-------- RECORDS TO USE

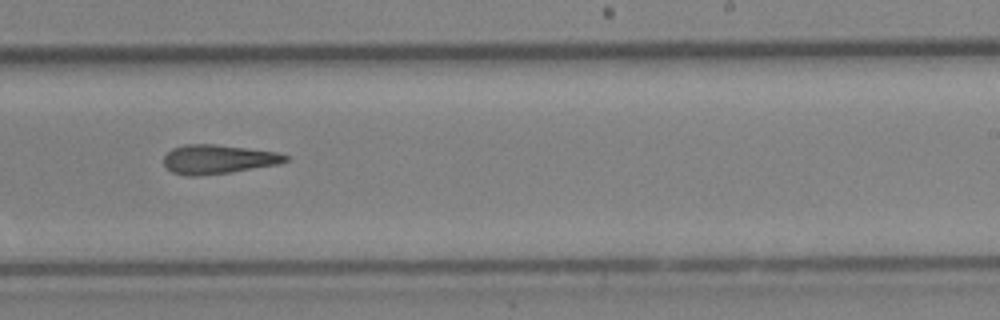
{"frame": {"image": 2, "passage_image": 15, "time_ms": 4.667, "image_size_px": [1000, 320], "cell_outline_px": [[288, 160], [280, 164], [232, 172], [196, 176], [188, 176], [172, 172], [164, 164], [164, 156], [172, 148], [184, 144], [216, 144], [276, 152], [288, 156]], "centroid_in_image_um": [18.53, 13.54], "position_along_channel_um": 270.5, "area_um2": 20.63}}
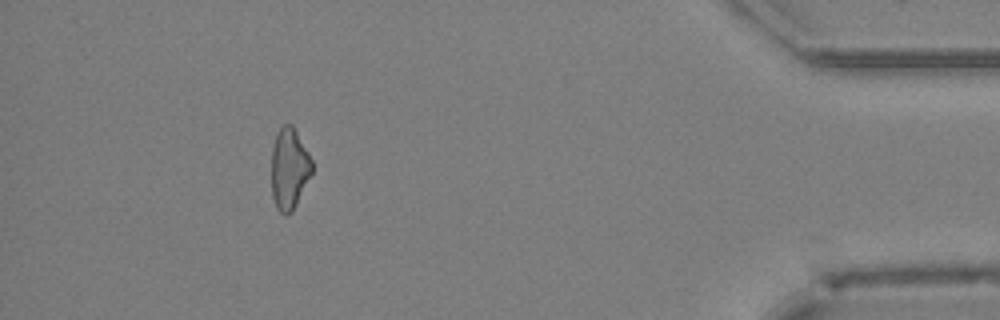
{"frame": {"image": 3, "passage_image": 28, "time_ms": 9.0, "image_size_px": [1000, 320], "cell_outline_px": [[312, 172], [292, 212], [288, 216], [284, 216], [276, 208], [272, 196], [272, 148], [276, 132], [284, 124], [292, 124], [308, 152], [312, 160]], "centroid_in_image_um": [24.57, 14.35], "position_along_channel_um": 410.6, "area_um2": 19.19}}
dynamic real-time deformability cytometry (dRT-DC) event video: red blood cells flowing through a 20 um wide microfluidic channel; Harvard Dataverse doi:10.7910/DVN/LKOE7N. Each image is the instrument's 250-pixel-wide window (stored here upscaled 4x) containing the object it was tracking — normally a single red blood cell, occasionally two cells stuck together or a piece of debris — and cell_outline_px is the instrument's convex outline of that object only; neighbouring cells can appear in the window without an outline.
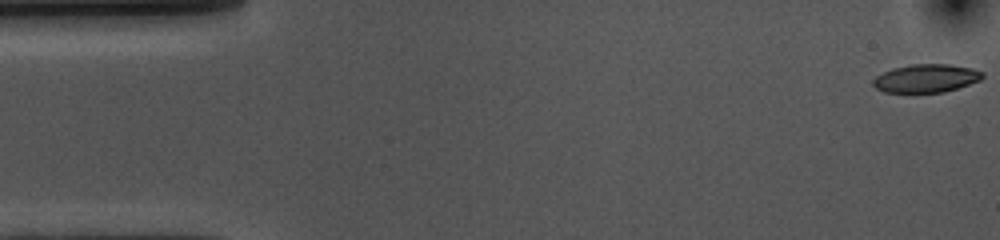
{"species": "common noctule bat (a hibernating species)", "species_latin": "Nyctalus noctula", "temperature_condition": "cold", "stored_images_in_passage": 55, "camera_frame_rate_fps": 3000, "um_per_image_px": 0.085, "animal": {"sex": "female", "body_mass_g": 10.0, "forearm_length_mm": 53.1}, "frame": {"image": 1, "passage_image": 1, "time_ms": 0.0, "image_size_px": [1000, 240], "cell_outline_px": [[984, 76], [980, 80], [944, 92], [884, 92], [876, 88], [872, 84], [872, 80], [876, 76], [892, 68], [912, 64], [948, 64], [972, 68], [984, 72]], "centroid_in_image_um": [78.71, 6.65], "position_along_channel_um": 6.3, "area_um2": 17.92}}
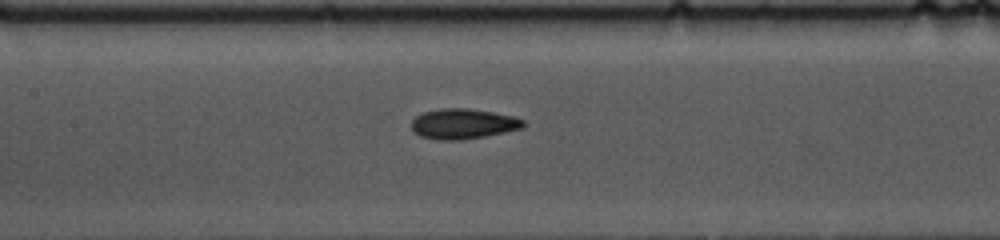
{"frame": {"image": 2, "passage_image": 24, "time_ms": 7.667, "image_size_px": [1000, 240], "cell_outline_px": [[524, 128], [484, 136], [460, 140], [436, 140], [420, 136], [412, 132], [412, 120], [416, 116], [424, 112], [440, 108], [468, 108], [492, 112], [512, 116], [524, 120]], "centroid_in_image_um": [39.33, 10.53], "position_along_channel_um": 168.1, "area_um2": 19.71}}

----------------

■ **SET TASK**:
Exactly the lines from the one with "dynamic real-time deformability" through the end of the records should be written out, and only those. Pictures do not belong in the copy.

■ **WRITTEN ANSWER**:
dynamic real-time deformability cytometry (dRT-DC) event video: red blood cells flowing through a 20 um wide microfluidic channel; Harvard Dataverse doi:10.7910/DVN/LKOE7N. Each image is the instrument's 250-pixel-wide window (stored here upscaled 4x) containing the object it was tracking — normally a single red blood cell, occasionally two cells stuck together or a piece of debris — and cell_outline_px is the instrument's convex outline of that object only; neighbouring cells can appear in the window without an outline.
{"species": "common noctule bat (a hibernating species)", "species_latin": "Nyctalus noctula", "temperature_condition": "cold", "stored_images_in_passage": 55, "camera_frame_rate_fps": 3000, "um_per_image_px": 0.085, "animal": {"sex": "female", "body_mass_g": 10.0, "forearm_length_mm": 53.1}, "frame": {"image": 1, "passage_image": 1, "time_ms": 0.0, "image_size_px": [1000, 240], "cell_outline_px": [[984, 76], [980, 80], [944, 92], [884, 92], [876, 88], [872, 84], [872, 80], [876, 76], [892, 68], [912, 64], [948, 64], [972, 68], [984, 72]], "centroid_in_image_um": [78.71, 6.65], "position_along_channel_um": 6.3, "area_um2": 17.92}}
{"frame": {"image": 2, "passage_image": 24, "time_ms": 7.667, "image_size_px": [1000, 240], "cell_outline_px": [[524, 128], [484, 136], [460, 140], [436, 140], [420, 136], [412, 132], [412, 120], [416, 116], [424, 112], [440, 108], [468, 108], [492, 112], [512, 116], [524, 120]], "centroid_in_image_um": [39.33, 10.53], "position_along_channel_um": 168.1, "area_um2": 19.71}}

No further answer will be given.